[Dataset excerpts]
^^^^
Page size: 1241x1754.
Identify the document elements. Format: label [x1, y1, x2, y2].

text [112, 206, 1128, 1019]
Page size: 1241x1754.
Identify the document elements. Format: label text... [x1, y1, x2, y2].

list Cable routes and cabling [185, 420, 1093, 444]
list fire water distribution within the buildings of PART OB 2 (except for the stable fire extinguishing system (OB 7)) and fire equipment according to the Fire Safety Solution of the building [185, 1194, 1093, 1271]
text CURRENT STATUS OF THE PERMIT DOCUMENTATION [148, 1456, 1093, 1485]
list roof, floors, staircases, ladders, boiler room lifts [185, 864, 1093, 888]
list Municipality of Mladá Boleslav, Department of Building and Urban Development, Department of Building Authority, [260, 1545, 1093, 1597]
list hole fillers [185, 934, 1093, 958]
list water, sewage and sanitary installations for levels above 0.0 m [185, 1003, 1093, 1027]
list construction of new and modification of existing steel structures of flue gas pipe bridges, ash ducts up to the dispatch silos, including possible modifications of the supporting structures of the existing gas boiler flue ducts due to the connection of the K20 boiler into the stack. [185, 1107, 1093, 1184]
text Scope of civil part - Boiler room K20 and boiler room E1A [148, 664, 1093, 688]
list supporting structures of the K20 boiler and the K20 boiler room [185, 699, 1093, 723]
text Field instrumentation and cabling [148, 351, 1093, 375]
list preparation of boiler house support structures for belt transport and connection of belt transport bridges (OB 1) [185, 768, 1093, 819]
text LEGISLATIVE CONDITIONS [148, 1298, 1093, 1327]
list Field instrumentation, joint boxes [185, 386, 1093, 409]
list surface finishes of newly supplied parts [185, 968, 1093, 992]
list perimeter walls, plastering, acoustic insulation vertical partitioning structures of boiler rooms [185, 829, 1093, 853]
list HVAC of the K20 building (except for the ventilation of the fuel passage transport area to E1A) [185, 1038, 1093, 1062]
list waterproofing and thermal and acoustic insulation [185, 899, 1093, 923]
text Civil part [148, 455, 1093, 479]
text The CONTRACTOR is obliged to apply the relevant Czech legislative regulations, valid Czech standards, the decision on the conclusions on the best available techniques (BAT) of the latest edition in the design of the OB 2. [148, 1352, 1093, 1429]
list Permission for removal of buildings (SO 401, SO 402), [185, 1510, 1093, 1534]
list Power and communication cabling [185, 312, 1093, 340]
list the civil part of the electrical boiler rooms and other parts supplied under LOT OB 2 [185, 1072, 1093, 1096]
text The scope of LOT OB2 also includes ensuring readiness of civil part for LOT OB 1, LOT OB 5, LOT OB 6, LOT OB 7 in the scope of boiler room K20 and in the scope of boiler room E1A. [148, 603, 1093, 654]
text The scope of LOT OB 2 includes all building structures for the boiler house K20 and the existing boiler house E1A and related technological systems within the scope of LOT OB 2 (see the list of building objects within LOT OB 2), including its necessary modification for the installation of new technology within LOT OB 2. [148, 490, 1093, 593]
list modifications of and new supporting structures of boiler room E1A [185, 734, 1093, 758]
^^^^
WHAT THE TASK ASKS —
Select and copy every line from the records that includes the word "connection".

WRITTEN RESPONSE —
list construction of new and modification of existing steel structures of flue gas pipe bridges, ash ducts up to the dispatch silos, including possible modifications of the supporting structures of the existing gas boiler flue ducts due to the connection of the K20 boiler into the stack. [185, 1107, 1093, 1184]
list preparation of boiler house support structures for belt transport and connection of belt transport bridges (OB 1) [185, 768, 1093, 819]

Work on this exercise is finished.